Der Besucher bekommt nicht nur die Gemäuer zu sehen, sondern man kann im Schloss auch zwei Museen besichtigen.

Das erste davon ist in der Rüstkammer untergebracht, wo man eine Waffensammlung zeigt. Eine volle Rüstung bildet den Mittelpunkt in den Schaukästen und ringsherum werden verschiedene Waffen gezeigt.

                   
Neben diversen Speeren, Lanzen, Schwertern, usw. gibt es auch eine schön ausgeformte Armbrust und einen Kriegsflegel zu sehen. Letzterer soll sich aus dem Dreschflegel entwickelt haben, mit dem die Bauern in den Kampf zogen, weil sie keine bessere Waffe hatten.

Nach einer kurzen Visite auf dem Dach, von wo man eine schöne Aussicht über die Skyline von Gent hat, geht es über steile Treppen wieder hinunter. Jetzt kommt man in das zweite Museum, wo vor allen Dingen Folterwerkzeuge gezeigt werden.
Wieder muss ich feststellen, dass die Welt auch 900 Jahre später noch genauso grausam ist, wie auf dem Bild. Heute nennt die CIA das "Waterboarding" ...
Aber vielleicht könnten diese Verhörsleiter tatsächlich noch etwas lernen. Das eiserne Halsband war nämlich auch ein beliebter Torturgegenstand. Es handelt sich hierbei um einen Metallring, der spitze Zacken nach innen hat. Dieser wird dem Opfer um den Hals gelegt und dann an zwei Stellen im Raum straff angespannt. Das Opfer kann sich dann nicht bewegen, oder gar einschlafen, ohne sich selbst zu verletzen. Aber zugegeben, mit dem Waterboarding erreicht man ein schnelleres Geständnis.

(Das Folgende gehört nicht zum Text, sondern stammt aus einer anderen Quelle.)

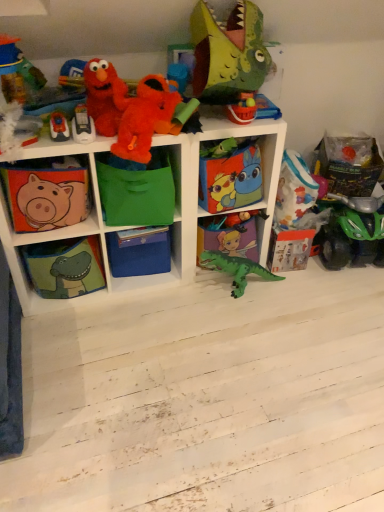
You are a GUI agent. You are given a task and a screenshot of the screen. Output one action in this format:
    pyautogui.click(x=<x>, y=<y>)
    Task: Click on the free location to the left of green plastic dinosaur at center, which ranks as the 1th toy in bottom-to-top order
    This screenshot has width=384, height=512.
    Given the screenshot: What is the action you would take?
    pyautogui.click(x=173, y=301)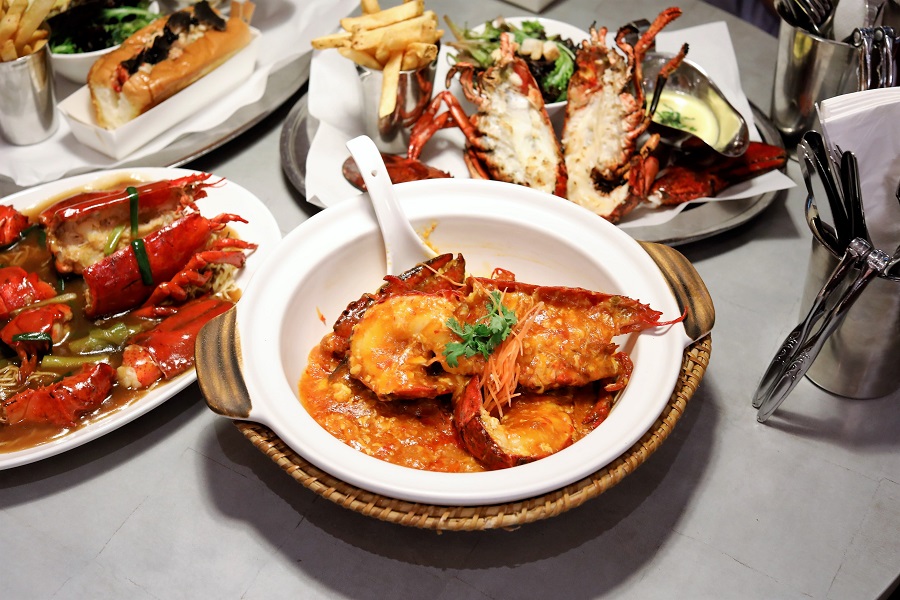
Where is `bowl`? The width and height of the screenshot is (900, 600). bowl is located at coordinates (262, 306).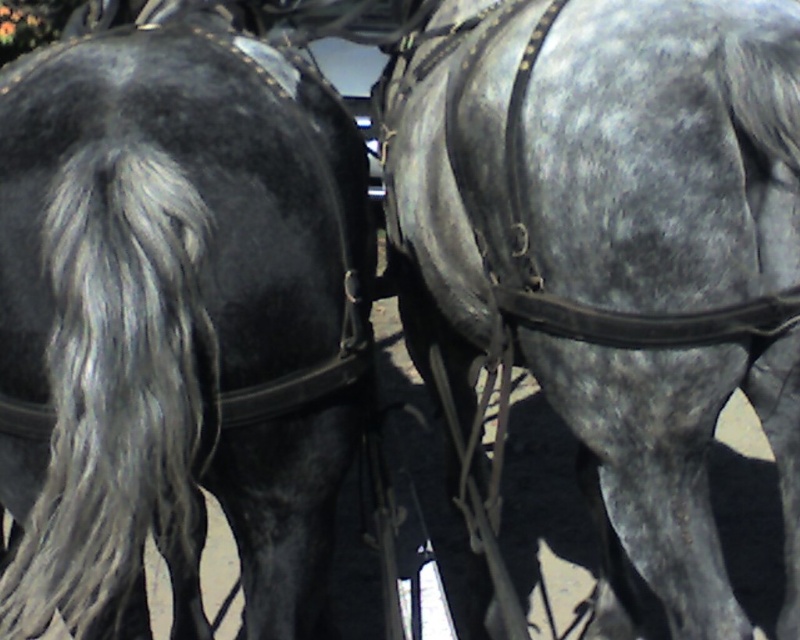
You are a photographer adjusting your camera to capture the shiny black horse at left. Your camera is currently focused at point [176,324]. Is the focus point correctly positioned to capture the shiny black horse at left?

The shiny black horse at left is located at point [176,324], so yes, the focus point at [176,324] is correctly positioned to capture the shiny black horse at left.

You are a horse trainer observing two horses in harnesses. You see the shiny black horse at left and the gray textured horse at center. Which horse is positioned to the left side of the other?

The shiny black horse at left is positioned to the left of the gray textured horse at center.

Looking at this image, you are a photographer taking a picture of two horses harnessed together. You notice two points on the horses, one at point (144,477) and another at point (616,180). Which point appears closer to your camera lens?

Point (144,477) is closer to the camera than point (616,180), so the point at (144,477) appears closer to your camera lens.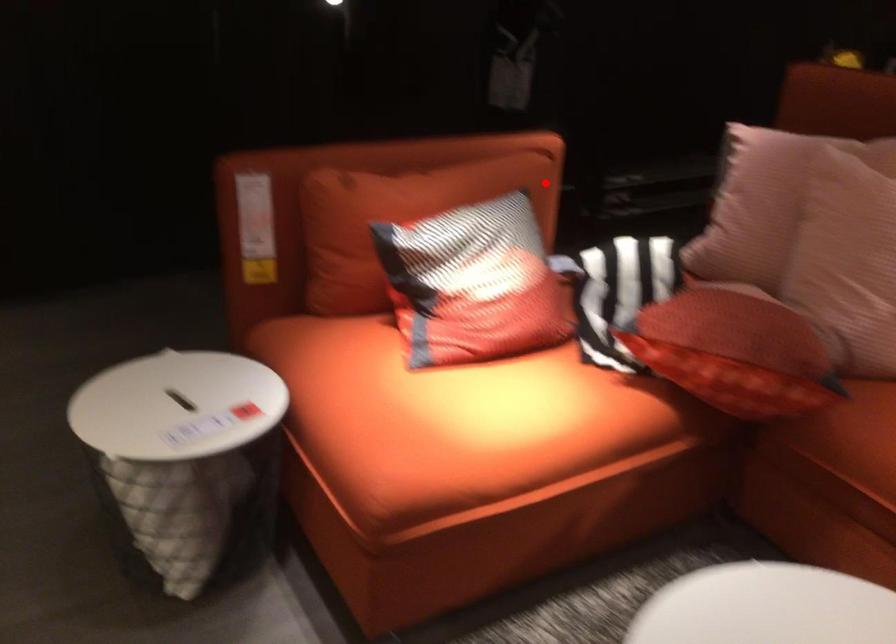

Ein wenig angewidert gehe ich weiter und komme bald zum Wehrgang, der ganz um die äußere Burgmauer herumführt. Auf dem Hinterhof steht ein verlassenes Katapult, das natürlich an Belagerungen denken lässt. Tatsächlich wurde die Burg zweimal belagert, beide Male in der ersten Hälfte des 14. Jhd. Aber es war kein fremdes Heer, das die Burg einnehmen wollte.
Es war vielmehr die Genter Bevölkerung, die gegen die Obrigkeit den Aufstand erprobte und beide Male erfolgreich blieb. Einmal räucherte man die Insassen aus und beim zweiten Mal gelang es, ein Loch in die Mauer zu machen.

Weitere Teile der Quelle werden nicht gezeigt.